Conversa e amor ao próximo

Tema inesgotável nas exposições de Dr. Plinio, a arte da conversa, a “causerie” informal, era para ele importante forma de transmissão de conhecimentos, baseado num intercâmbio rico e espiritualizado no qual se procura antes fazer bem ao próximo do que transmitir-lhe ensinamentos “livrescos” e cartesianos. Vejamos como ele desenvolve essa matéria que lhe era tão cara.

 

A  respeito do tema “conversa”, como de tantos outros, fui favorecido pela influência de mamãe, pois ela era, fundamentalmente, uma “causeuse”(1).

Mais que palavras, a conversa por olhares e gestos

Um de seus maiores prazeres na vida era conversar. Fazia-o bem, longamente, sem pressa, com um charme envolvente, o qual não é fácil definir, pois tinha mais relação com seus pensamentos do que com seus ditos. Tratava-se do “arrière fond”(2) implícito de sua conversação. Ela não tinha o hábito — aliás, inexistente em sua época — de espremer seu raciocínio até sair o último suco por meio da explicitação. O espremer não fica bem a uma dona de casa: refeições, horários, tudo contado e corrido aguça nos convidados dela a vontade de se retirarem. Creio ser mais interessante o calmo estilo antigo.

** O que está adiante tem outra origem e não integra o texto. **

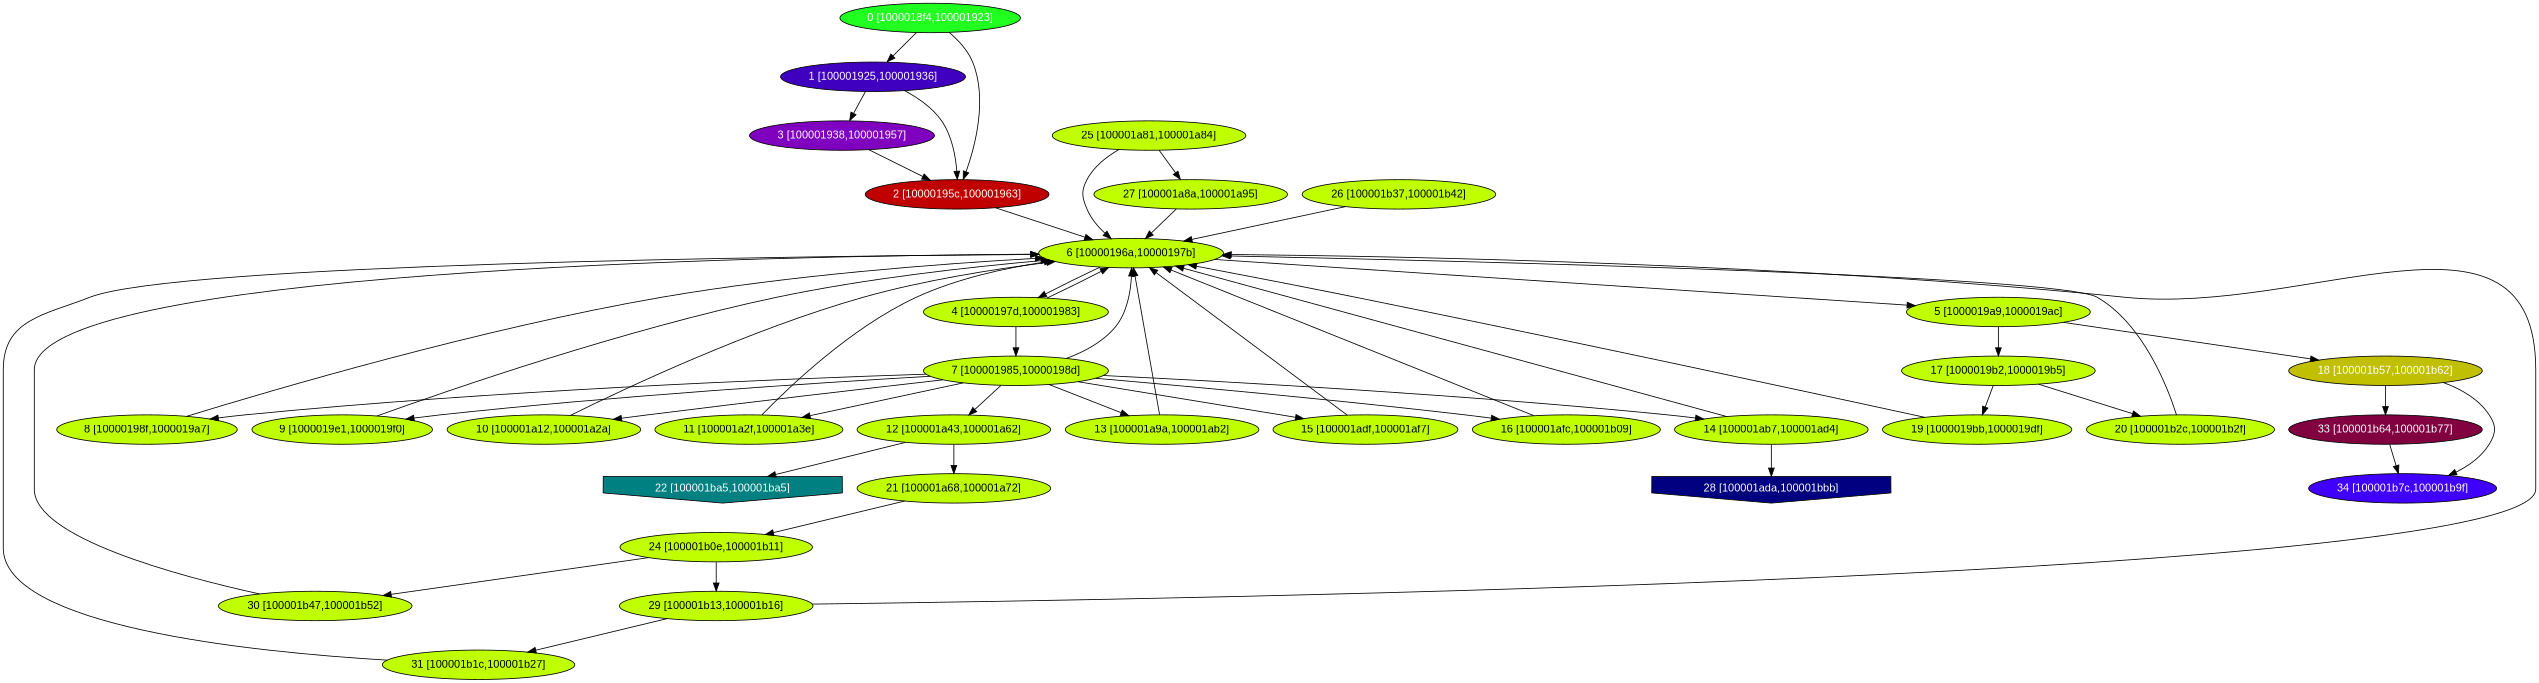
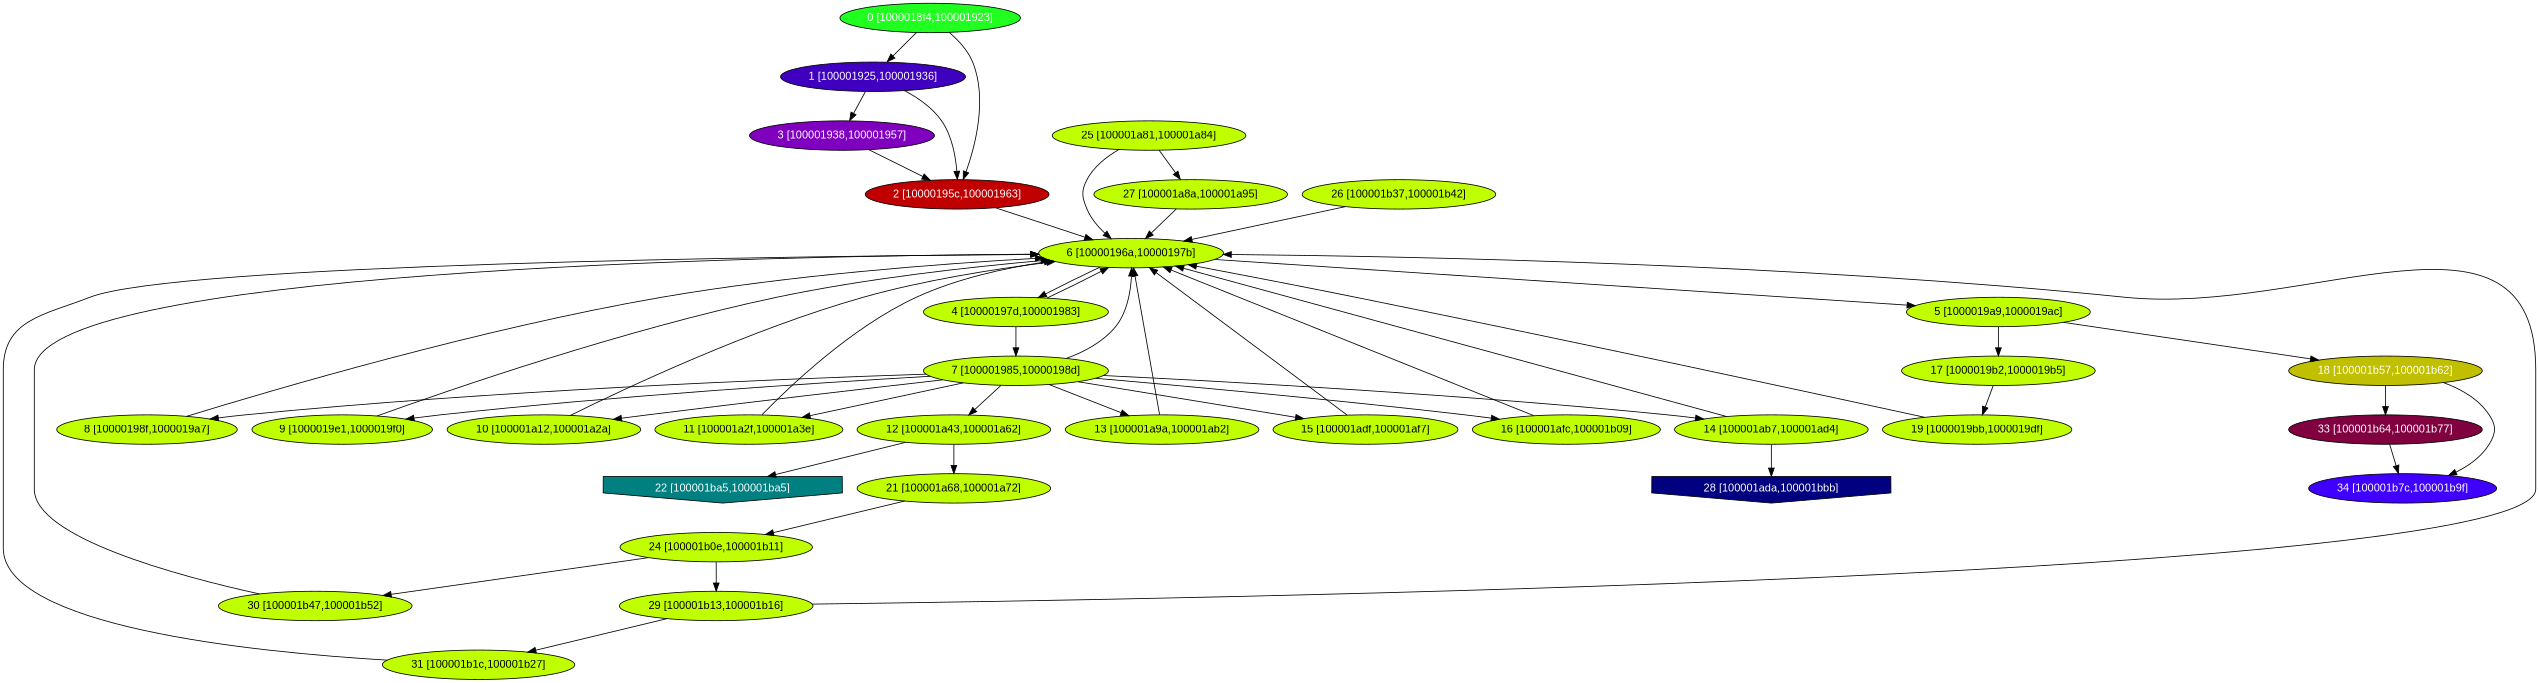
  digraph {
    fontname="Liberation Sans"
    node [fillcolor="#C0FF00" fontcolor="#000000" fontname="Liberation Sans" shape=oval style=filled]
    edge [fontname="Liberation Sans"]
    n1 [fillcolor="#20FF20" fontcolor="#ffffff" label="0 [1000018f4,100001923]"]
    n2 [fillcolor="#4000C0" fontcolor="#ffffff" label="1 [100001925,100001936]"]
    n3 [fillcolor="#C00000" fontcolor="#ffffff" label="2 [10000195c,100001963]"]
    n4 [fillcolor="#8000C0" fontcolor="#ffffff" label="3 [100001938,100001957]"]
    n5 [label="6 [10000196a,10000197b]"]
    n6 [label="4 [10000197d,100001983]"]
    n7 [label="5 [1000019a9,1000019ac]"]
    n8 [label="7 [100001985,10000198d]"]
    n9 [label="8 [10000198f,1000019a7]"]
    n10 [label="9 [1000019e1,1000019f0]"]
    n11 [label="10 [100001a12,100001a2a]"]
    n12 [label="11 [100001a2f,100001a3e]"]
    n13 [label="12 [100001a43,100001a62]"]
    n14 [label="13 [100001a9a,100001ab2]"]
    n15 [label="14 [100001ab7,100001ad4]"]
    n16 [label="15 [100001adf,100001af7]"]
    n17 [label="16 [100001afc,100001b09]"]
    n18 [label="17 [1000019b2,1000019b5]"]
    n19 [fillcolor="#C0C000" fontcolor="#ffffff" label="18 [100001b57,100001b62]"]
    n20 [label="19 [1000019bb,1000019df]"]
-   n21 [label="20 [100001b2c,100001b2f]"]
    n22 [fillcolor="#800040" fontcolor="#ffffff" label="33 [100001b64,100001b77]"]
    n23 [fillcolor="#4000FF" fontcolor="#ffffff" label="34 [100001b7c,100001b9f]"]
    n24 [label="21 [100001a68,100001a72]"]
    n25 [fillcolor="#008080" fontcolor="#ffffff" label="22 [100001ba5,100001ba5]" shape=invhouse]
    n26 [fillcolor="#000080" fontcolor="#ffffff" label="28 [100001ada,100001bbb]" shape=invhouse]
    n27 [label="24 [100001b0e,100001b11]"]
    n28 [label="29 [100001b13,100001b16]"]
    n29 [label="30 [100001b47,100001b52]"]
    n30 [label="25 [100001a81,100001a84]"]
    n31 [label="27 [100001a8a,100001a95]"]
    n32 [label="26 [100001b37,100001b42]"]
    n33 [label="31 [100001b1c,100001b27]"]
    n1 -> n2
    n1 -> n3
    n2 -> n3
    n2 -> n4
    n3 -> n5
    n4 -> n3
    n5 -> n6
    n5 -> n7
    n6 -> n5
    n6 -> n8
    n7 -> n18
    n7 -> n19
    n8 -> n5
    n8 -> n9
    n8 -> n10
    n8 -> n11
    n8 -> n12
    n8 -> n13
    n8 -> n14
    n8 -> n15
    n8 -> n16
    n8 -> n17
    n9 -> n5
    n10 -> n5
    n11 -> n5
    n12 -> n5
    n13 -> n24
    n13 -> n25
    n14 -> n5
    n15 -> n5
    n15 -> n26
    n16 -> n5
    n17 -> n5
    n18 -> n20
-   n18 -> n21
    n19 -> n22
    n19 -> n23
    n20 -> n5
-   n21 -> n5
    n22 -> n23
    n24 -> n27
    n27 -> n28
    n27 -> n29
    n28 -> n5
    n28 -> n33
    n29 -> n5
    n30 -> n5
    n30 -> n31
    n31 -> n5
    n32 -> n5
    n33 -> n5
  }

E na alma de mamãe havia inúmeros aspectos pelos quais ela conversava muito mais pelo olhar, timbre de voz, gestos das mãos, do que propriamente pelo sentido das palavras.

Um paralelo com o contemplar as estrelas

A esse propósito, tomo a liberdade de fazer uma comparação que, nos lábios de um filho, pode parecer excessiva, entretanto é a única que encontro para exprimir minha ideia.

Quando criança, às vezes eu ficava sozinho, à noite, contemplando o céu estrelado. Como muitos, tinha a sensação de que a abóbada celeste não era inteiramente fixa, mas sim como um grande toldo circular, dilatando-se ou se encolhendo de modo suave. E que esse movimento comunicava um certo impulso de fole àqueles astros, os quais por isso cintilavam. Tomava-me a impressão de que as estrelas de certo modo dialogavam comigo, e, quando mudavam de posição, olhavam-me em silêncio.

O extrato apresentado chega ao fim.